Task ▸ Copy out exactly the lines from the start of the data to the line containing "LotsFollowers.com! Our GIF-based". Include both.
--*--
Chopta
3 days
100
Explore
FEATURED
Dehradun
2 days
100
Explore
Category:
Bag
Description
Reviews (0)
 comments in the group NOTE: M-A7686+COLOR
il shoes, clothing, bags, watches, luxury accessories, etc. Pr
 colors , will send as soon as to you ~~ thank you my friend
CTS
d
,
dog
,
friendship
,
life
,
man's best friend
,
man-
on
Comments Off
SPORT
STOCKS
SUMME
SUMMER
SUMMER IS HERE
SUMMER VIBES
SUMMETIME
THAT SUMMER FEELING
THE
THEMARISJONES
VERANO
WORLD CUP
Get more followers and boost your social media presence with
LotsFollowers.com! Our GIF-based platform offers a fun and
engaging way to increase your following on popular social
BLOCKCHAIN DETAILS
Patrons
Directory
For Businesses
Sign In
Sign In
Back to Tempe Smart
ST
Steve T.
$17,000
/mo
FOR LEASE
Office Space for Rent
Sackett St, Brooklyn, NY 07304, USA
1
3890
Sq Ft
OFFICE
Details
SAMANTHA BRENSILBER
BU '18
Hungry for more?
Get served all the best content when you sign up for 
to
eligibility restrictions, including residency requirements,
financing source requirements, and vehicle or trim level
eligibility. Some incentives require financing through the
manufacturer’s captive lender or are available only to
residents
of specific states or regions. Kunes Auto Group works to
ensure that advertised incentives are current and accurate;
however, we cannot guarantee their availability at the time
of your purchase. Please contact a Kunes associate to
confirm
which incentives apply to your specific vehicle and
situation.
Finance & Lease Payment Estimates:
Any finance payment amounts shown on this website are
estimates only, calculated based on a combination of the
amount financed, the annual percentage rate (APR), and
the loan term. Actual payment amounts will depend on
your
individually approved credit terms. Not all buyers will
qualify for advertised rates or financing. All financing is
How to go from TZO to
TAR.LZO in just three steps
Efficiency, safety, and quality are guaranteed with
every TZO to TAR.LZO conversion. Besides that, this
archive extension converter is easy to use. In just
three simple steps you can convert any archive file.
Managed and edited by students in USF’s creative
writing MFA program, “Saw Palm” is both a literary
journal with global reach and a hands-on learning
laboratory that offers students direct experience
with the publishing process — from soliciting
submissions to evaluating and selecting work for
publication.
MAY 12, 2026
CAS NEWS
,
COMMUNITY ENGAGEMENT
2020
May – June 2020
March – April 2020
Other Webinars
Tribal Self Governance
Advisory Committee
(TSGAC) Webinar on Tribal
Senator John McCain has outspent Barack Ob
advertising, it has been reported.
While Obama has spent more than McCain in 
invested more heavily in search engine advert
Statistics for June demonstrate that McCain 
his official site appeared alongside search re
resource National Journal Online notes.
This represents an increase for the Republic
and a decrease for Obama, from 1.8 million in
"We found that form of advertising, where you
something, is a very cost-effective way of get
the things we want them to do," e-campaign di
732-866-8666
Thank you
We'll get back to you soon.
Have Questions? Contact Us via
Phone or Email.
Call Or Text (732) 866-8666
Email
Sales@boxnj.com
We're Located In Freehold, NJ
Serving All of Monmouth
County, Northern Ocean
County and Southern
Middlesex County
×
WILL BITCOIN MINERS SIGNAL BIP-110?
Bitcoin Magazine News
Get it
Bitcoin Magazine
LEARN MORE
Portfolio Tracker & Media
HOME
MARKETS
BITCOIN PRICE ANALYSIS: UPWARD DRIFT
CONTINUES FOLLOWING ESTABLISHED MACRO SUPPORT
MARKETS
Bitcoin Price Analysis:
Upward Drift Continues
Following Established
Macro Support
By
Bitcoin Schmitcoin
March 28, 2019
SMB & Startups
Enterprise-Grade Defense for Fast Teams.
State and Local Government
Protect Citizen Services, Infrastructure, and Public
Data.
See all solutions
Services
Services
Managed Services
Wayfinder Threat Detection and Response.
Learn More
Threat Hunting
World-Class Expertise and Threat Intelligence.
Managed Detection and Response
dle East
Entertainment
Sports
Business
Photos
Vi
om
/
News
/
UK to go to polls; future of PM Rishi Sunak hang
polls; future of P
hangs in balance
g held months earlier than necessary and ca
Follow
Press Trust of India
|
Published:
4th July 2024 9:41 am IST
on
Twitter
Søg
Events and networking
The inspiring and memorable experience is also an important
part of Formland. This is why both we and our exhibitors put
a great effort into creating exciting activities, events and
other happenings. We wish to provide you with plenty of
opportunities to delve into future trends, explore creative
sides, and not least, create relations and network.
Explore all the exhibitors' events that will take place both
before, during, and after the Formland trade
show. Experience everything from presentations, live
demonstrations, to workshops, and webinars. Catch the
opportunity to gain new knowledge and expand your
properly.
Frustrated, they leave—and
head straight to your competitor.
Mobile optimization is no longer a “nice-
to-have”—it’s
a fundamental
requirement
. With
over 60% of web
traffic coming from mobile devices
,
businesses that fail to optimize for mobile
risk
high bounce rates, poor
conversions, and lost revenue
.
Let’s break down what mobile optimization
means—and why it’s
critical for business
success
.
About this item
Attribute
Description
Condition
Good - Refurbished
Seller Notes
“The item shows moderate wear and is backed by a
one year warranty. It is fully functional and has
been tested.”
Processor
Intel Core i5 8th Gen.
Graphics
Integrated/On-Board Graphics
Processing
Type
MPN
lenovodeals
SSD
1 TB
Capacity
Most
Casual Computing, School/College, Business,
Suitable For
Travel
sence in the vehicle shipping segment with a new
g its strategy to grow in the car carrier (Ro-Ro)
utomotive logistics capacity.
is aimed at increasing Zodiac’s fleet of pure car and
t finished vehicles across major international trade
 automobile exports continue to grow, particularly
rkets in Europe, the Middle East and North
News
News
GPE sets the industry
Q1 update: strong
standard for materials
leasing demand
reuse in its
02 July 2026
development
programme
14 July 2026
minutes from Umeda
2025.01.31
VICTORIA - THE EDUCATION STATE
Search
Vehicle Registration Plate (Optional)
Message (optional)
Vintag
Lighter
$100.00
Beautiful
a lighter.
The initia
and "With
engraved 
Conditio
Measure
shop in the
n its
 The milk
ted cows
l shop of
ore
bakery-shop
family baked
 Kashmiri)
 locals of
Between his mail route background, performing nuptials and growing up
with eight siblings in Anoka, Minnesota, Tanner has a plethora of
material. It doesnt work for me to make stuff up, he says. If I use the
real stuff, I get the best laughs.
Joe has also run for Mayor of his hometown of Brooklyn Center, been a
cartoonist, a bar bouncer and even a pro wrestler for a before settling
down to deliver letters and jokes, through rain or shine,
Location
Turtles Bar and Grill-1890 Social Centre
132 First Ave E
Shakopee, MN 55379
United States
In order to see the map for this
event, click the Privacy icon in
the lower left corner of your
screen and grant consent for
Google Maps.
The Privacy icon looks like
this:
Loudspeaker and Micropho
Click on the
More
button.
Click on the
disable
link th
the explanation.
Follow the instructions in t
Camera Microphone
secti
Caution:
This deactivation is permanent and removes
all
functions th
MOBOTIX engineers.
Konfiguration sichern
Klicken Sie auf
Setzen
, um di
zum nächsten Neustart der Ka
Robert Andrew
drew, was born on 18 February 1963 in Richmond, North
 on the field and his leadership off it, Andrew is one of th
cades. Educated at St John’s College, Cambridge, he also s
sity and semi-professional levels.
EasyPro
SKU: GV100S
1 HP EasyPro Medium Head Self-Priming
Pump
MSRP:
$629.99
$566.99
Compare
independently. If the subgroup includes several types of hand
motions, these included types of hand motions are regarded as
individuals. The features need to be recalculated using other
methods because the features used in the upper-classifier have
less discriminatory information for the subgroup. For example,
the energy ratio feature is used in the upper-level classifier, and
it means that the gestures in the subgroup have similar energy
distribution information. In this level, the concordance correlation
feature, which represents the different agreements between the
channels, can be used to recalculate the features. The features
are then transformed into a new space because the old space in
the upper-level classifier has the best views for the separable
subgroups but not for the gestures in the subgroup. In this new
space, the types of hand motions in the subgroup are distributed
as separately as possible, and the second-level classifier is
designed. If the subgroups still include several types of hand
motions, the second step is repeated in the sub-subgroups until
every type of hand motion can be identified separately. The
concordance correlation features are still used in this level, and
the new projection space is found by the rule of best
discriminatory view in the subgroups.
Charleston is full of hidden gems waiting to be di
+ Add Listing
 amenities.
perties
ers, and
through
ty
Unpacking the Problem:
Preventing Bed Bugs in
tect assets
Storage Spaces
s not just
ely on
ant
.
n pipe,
--*--
Finished exercise ▸
Chopta
3 days
100
Explore
FEATURED
Dehradun
2 days
100
Explore
Category:
Bag
Description
Reviews (0)
 comments in the group NOTE: M-A7686+COLOR
il shoes, clothing, bags, watches, luxury accessories, etc. Pr
 colors , will send as soon as to you ~~ thank you my friend
CTS
d
,
dog
,
friendship
,
life
,
man's best friend
,
man-
on
Comments Off
SPORT
STOCKS
SUMME
SUMMER
SUMMER IS HERE
SUMMER VIBES
SUMMETIME
THAT SUMMER FEELING
THE
THEMARISJONES
VERANO
WORLD CUP
Get more followers and boost your social media presence with
LotsFollowers.com! Our GIF-based platform offers a fun and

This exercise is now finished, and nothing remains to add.